Add grep search functionality - Issue #86 (#87)

* Add grep search functionality to LeannSearcher - Add use_grep parameter to search method - Implement grep-based search on .jsonl files - Add fallback Python regex search - Support same SearchResult format as semantic search Addresses issue #86 * fix: resolve linting errors * docs: add grep search example * docs: add grep search to README examples * refactor: remove regex fallback, move grep example to features section * docs: add grep search to Advanced Features with comprehensive guide
2025-09-06 08:48:07 +12:00
parent b0b353d279
commit 0d9f92ea0f
5 changed files with 299 additions and 7 deletions
--- a/packages/leann-core/src/leann/api.py
+++ b/packages/leann-core/src/leann/api.py
@@ -6,6 +6,8 @@ with the correct, original embedding logic from the user's reference code.
 import json
 import logging
 import pickle
+import re
+import subprocess
 import time
 import warnings
 from dataclasses import dataclass, field
@@ -653,6 +655,7 @@ class LeannSearcher:
        expected_zmq_port: int = 5557,
        metadata_filters: Optional[dict[str, dict[str, Union[str, int, float, bool, list]]]] = None,
        batch_size: int = 0,
+        use_grep: bool = False,
        **kwargs,
    ) -> list[SearchResult]:
        """
@@ -679,6 +682,10 @@ class LeannSearcher:
        Returns:
            List of SearchResult objects with text, metadata, and similarity scores
        """
+        # Handle grep search
+        if use_grep:
+            return self._grep_search(query, top_k)
+
        logger.info("🔍 LeannSearcher.search() called:")
        logger.info(f"  Query: '{query}'")
        logger.info(f"  Top_k: {top_k}")
@@ -795,9 +802,96 @@ class LeannSearcher:
        logger.info(f"  {GREEN}✓ Final enriched results: {len(enriched_results)} passages{RESET}")
        return enriched_results

+    def _find_jsonl_file(self) -> Optional[str]:
+        """Find the .jsonl file containing raw passages for grep search"""
+        index_path = Path(self.meta_path_str).parent
+        potential_files = [
+            index_path / "documents.leann.passages.jsonl",
+            index_path.parent / "documents.leann.passages.jsonl",
+        ]
+
+        for file_path in potential_files:
+            if file_path.exists():
+                return str(file_path)
+        return None
+
+    def _grep_search(self, query: str, top_k: int = 5) -> list[SearchResult]:
+        """Perform grep-based search on raw passages"""
+        jsonl_file = self._find_jsonl_file()
+        if not jsonl_file:
+            raise FileNotFoundError("No .jsonl passages file found for grep search")
+
+        try:
+            cmd = ["grep", "-i", "-n", query, jsonl_file]
+            result = subprocess.run(cmd, capture_output=True, text=True, check=False)
+
+            if result.returncode == 1:
+                return []
+            elif result.returncode != 0:
+                raise RuntimeError(f"Grep failed: {result.stderr}")
+
+            matches = []
+            for line in result.stdout.strip().split("\n"):
+                if not line:
+                    continue
+                parts = line.split(":", 1)
+                if len(parts) != 2:
+                    continue
+
+                try:
+                    data = json.loads(parts[1])
+                    text = data.get("text", "")
+                    score = text.lower().count(query.lower())
+
+                    matches.append(
+                        SearchResult(
+                            id=data.get("id", parts[0]),
+                            text=text,
+                            metadata=data.get("metadata", {}),
+                            score=float(score),
+                        )
+                    )
+                except json.JSONDecodeError:
+                    continue
+
+            matches.sort(key=lambda x: x.score, reverse=True)
+            return matches[:top_k]
+
+        except FileNotFoundError:
+            raise RuntimeError(
+                "grep command not found.
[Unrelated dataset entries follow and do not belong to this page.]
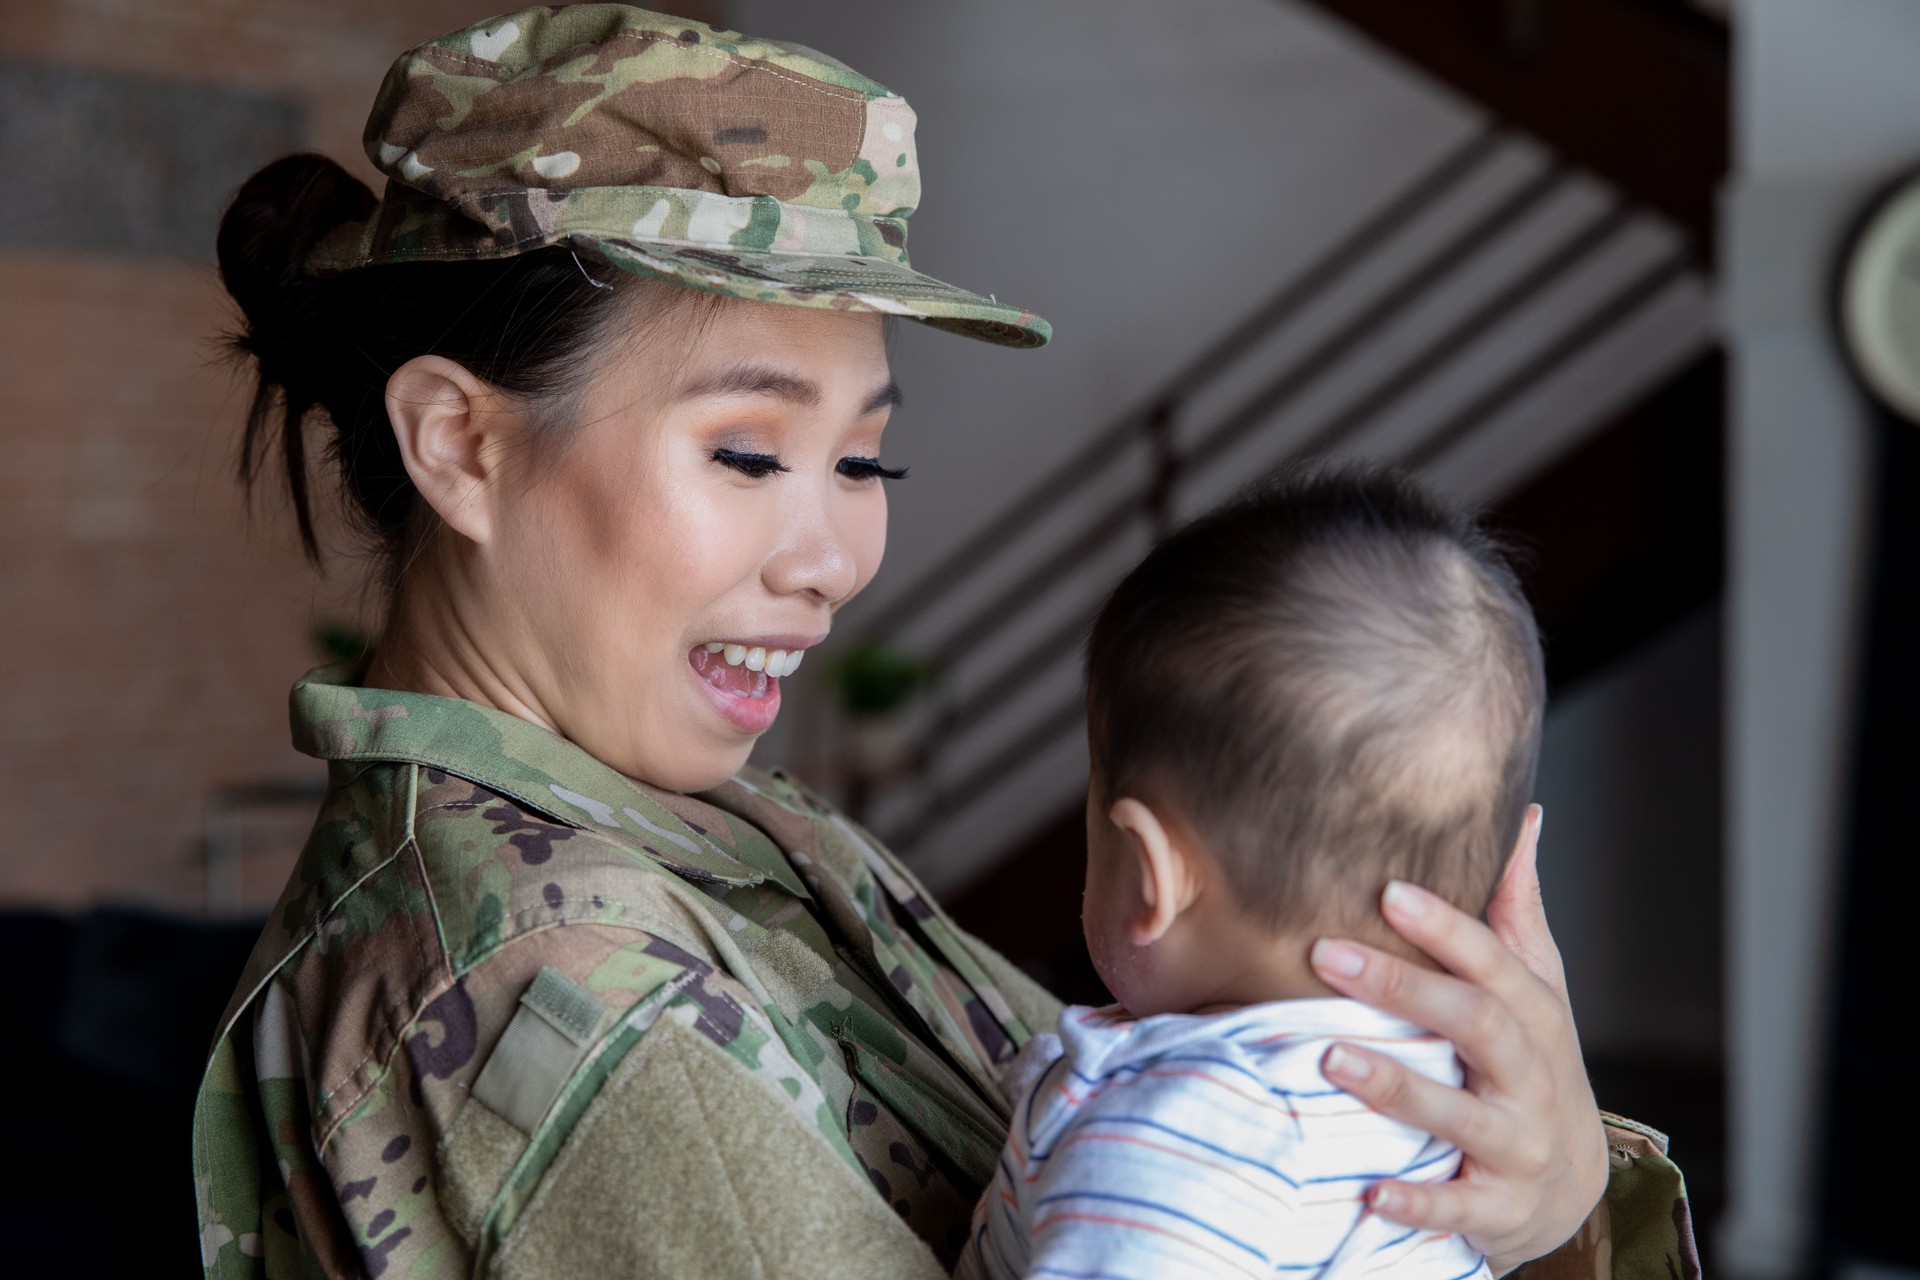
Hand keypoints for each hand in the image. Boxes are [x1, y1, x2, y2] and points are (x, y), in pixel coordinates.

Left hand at [1308, 806, 1607, 1274]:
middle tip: (1325, 954)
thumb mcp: (1538, 987)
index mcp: (1535, 1017)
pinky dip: (1416, 1203)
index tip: (1388, 891)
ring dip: (1396, 1087)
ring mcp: (1521, 1146)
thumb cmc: (1536, 1064)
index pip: (1495, 963)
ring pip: (1463, 1116)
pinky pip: (1458, 1209)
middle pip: (1476, 1024)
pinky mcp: (1499, 1210)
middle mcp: (1533, 1078)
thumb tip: (1521, 816)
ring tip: (1328, 1056)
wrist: (1577, 1187)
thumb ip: (1517, 908)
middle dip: (1402, 988)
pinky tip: (1367, 1192)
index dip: (1447, 928)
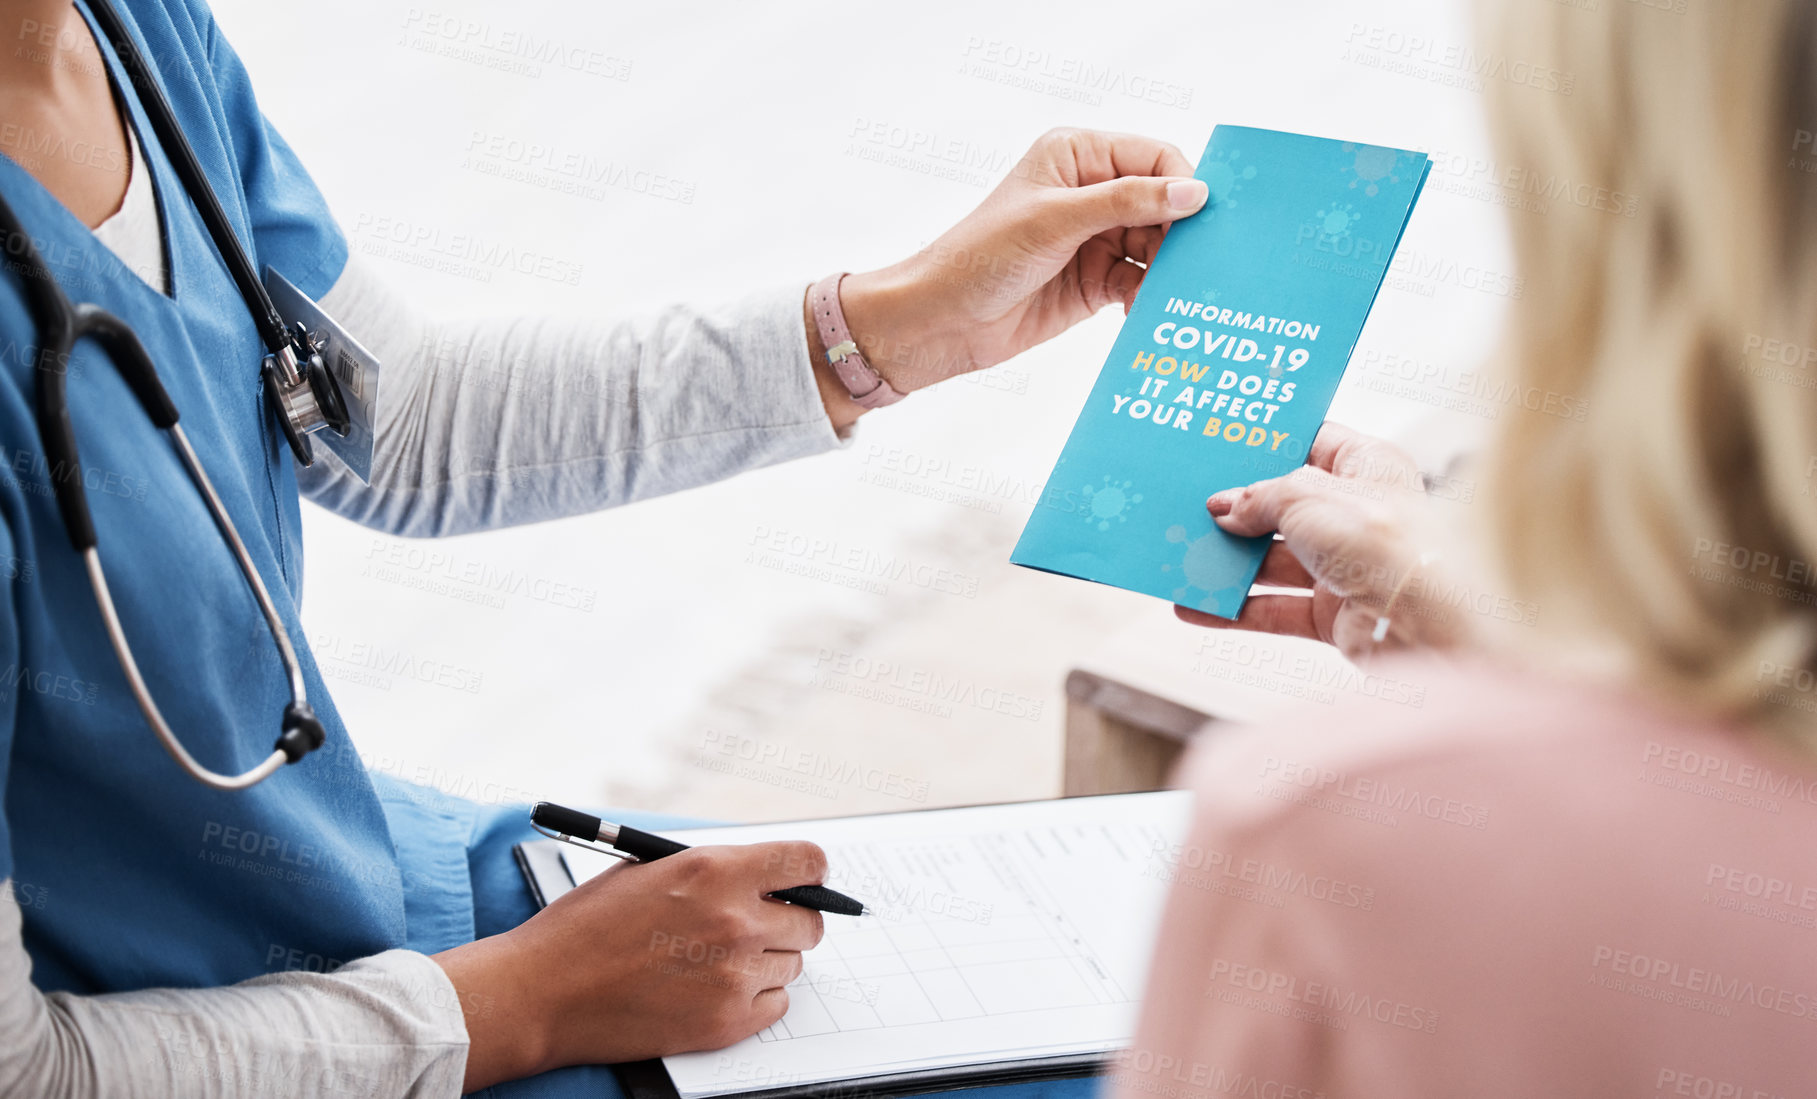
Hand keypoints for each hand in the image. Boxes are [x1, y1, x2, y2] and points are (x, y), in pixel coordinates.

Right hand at [434, 841, 827, 1090]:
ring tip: (717, 962)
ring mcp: (735, 976)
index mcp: (716, 871)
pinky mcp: (727, 1022)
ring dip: (767, 962)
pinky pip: (776, 1004)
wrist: (544, 993)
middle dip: (790, 921)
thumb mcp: (649, 870)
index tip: (807, 880)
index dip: (811, 872)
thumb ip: (711, 871)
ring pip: (792, 965)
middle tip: (757, 927)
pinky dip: (755, 999)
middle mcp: (736, 921)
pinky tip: (715, 990)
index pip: (806, 862)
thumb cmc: (586, 927)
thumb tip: (760, 877)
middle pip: (810, 922)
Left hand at [811, 128, 1207, 424]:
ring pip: (1158, 246)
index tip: (1198, 223)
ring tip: (1175, 294)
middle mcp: (1091, 191)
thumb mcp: (1055, 220)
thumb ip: (1125, 201)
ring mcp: (1095, 238)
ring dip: (1169, 269)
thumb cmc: (982, 255)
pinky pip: (1141, 282)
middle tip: (1196, 266)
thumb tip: (1194, 192)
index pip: (1155, 158)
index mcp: (1078, 154)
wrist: (942, 322)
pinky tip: (1147, 312)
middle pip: (1164, 204)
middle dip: (1181, 233)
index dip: (1182, 187)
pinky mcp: (1096, 281)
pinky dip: (1150, 296)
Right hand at [1175, 423, 1462, 659]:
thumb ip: (1260, 498)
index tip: (1224, 446)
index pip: (1314, 443)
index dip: (1270, 445)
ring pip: (1275, 561)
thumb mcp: (1306, 496)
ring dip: (1230, 563)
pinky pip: (1275, 609)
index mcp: (1367, 467)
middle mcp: (1359, 515)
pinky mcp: (1335, 614)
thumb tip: (1224, 508)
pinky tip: (1197, 607)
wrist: (1426, 622)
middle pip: (1284, 508)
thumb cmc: (1384, 541)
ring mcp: (1346, 567)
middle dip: (1237, 512)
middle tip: (1191, 508)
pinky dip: (1236, 610)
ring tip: (1183, 558)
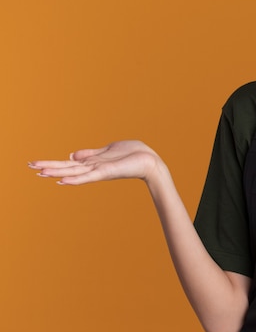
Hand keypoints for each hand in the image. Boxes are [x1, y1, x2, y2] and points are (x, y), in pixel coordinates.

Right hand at [28, 140, 161, 184]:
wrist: (150, 162)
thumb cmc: (133, 155)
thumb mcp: (108, 150)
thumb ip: (90, 153)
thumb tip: (72, 154)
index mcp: (93, 161)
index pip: (69, 163)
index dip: (53, 163)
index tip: (36, 164)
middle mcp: (93, 167)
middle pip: (67, 167)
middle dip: (49, 167)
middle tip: (30, 167)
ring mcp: (99, 170)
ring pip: (75, 172)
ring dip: (58, 172)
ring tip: (41, 173)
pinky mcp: (107, 172)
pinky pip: (89, 176)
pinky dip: (77, 179)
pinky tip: (64, 181)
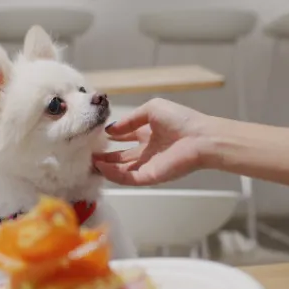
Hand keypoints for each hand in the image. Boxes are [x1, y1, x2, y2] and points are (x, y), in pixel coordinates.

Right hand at [93, 99, 213, 185]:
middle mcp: (146, 151)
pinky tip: (102, 168)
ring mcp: (148, 165)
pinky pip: (128, 178)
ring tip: (89, 162)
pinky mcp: (150, 176)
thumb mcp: (152, 109)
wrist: (200, 138)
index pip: (124, 138)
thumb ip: (130, 119)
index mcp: (148, 133)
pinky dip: (113, 175)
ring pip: (121, 170)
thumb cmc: (180, 119)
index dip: (110, 138)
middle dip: (104, 156)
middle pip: (120, 157)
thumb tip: (111, 130)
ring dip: (105, 167)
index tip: (94, 137)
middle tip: (87, 154)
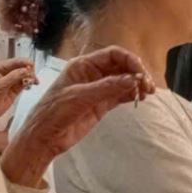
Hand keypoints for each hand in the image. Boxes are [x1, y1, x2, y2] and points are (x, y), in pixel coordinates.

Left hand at [0, 57, 36, 122]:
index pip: (14, 61)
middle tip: (32, 76)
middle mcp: (6, 72)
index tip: (31, 64)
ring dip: (31, 76)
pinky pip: (26, 82)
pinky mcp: (17, 88)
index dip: (24, 62)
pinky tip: (31, 85)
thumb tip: (25, 70)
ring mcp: (12, 80)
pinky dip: (30, 82)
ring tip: (33, 82)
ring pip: (26, 74)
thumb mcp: (0, 85)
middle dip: (29, 70)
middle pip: (22, 67)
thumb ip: (13, 77)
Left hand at [3, 46, 154, 187]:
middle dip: (136, 73)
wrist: (44, 137)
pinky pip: (121, 95)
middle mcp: (92, 74)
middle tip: (147, 85)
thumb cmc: (53, 113)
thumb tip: (133, 79)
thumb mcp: (79, 97)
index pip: (112, 55)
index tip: (141, 73)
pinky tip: (140, 97)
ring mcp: (98, 89)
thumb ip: (107, 87)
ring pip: (123, 81)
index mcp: (83, 65)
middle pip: (121, 66)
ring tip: (147, 92)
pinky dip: (132, 94)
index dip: (129, 61)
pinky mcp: (101, 104)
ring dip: (137, 84)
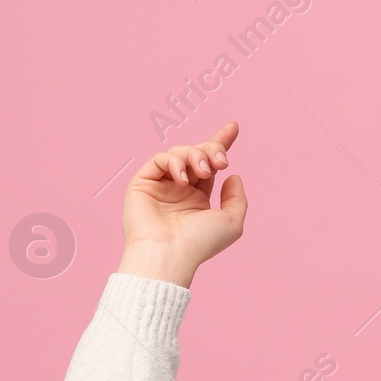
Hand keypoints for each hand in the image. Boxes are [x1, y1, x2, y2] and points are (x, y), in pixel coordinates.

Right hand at [118, 122, 246, 287]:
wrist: (169, 253)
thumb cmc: (200, 243)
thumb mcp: (231, 222)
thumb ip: (237, 198)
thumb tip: (233, 175)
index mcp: (199, 199)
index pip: (210, 165)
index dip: (221, 144)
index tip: (234, 127)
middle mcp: (179, 190)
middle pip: (197, 154)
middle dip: (212, 149)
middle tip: (221, 160)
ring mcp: (161, 185)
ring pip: (179, 153)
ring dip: (196, 156)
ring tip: (204, 171)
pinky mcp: (143, 182)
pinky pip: (160, 159)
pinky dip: (174, 162)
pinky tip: (183, 178)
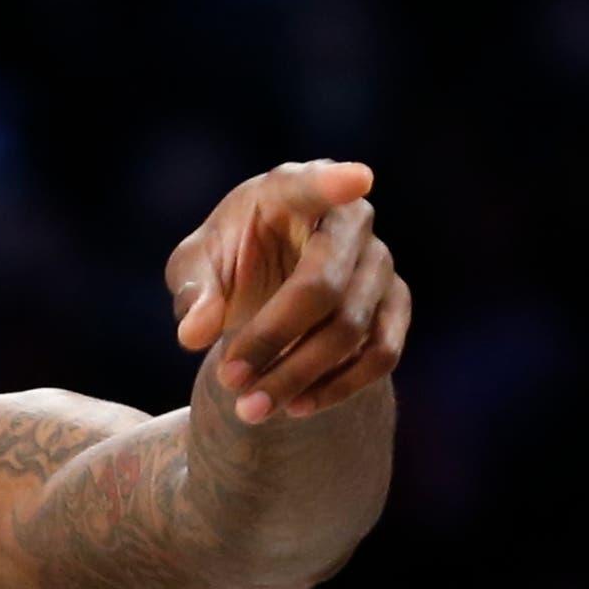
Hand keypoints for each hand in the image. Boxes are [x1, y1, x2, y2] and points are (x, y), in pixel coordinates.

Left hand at [167, 158, 410, 423]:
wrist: (266, 282)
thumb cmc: (227, 261)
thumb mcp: (196, 267)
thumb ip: (194, 291)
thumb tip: (193, 332)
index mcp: (292, 192)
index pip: (315, 184)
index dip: (335, 183)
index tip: (357, 180)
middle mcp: (348, 221)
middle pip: (323, 285)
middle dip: (273, 340)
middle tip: (228, 381)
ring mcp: (379, 262)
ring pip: (351, 328)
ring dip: (298, 375)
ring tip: (250, 409)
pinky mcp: (395, 303)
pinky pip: (382, 353)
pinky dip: (338, 387)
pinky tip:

Please install grep or use semantic search."
+            )
+
+    def _python_regex_search(self, query: str, top_k: int = 5) -> list[SearchResult]:
+        """Fallback regex search"""
+        jsonl_file = self._find_jsonl_file()
+        if not jsonl_file:
+            raise FileNotFoundError("No .jsonl file found")
+
+        pattern = re.compile(re.escape(query), re.IGNORECASE)
+        matches = []
+
+        with open(jsonl_file, encoding="utf-8") as f:
+            for line_num, line in enumerate(f, 1):
+                if pattern.search(line):
+                    try:
+                        data = json.loads(line.strip())
+                        matches.append(
+                            SearchResult(
+                                id=data.get("id", str(line_num)),
+                                text=data.get("text", ""),
+                                metadata=data.get("metadata", {}),
+                                score=float(len(pattern.findall(data.get("text", "")))),
+                            )
+                        )
+                    except json.JSONDecodeError:
+                        continue
+
+        matches.sort(key=lambda x: x.score, reverse=True)
+        return matches[:top_k]
+
    def cleanup(self):
        """Explicitly cleanup embedding server resources.
-
        This method should be called after you're done using the searcher,
        especially in test environments or batch processing scenarios.
        """
@@ -853,6 +947,7 @@ class LeannChat:
        expected_zmq_port: int = 5557,
        metadata_filters: Optional[dict[str, dict[str, Union[str, int, float, bool, list]]]] = None,
        batch_size: int = 0,
+        use_grep: bool = False,
        **search_kwargs,
    ):
        if llm_kwargs is None: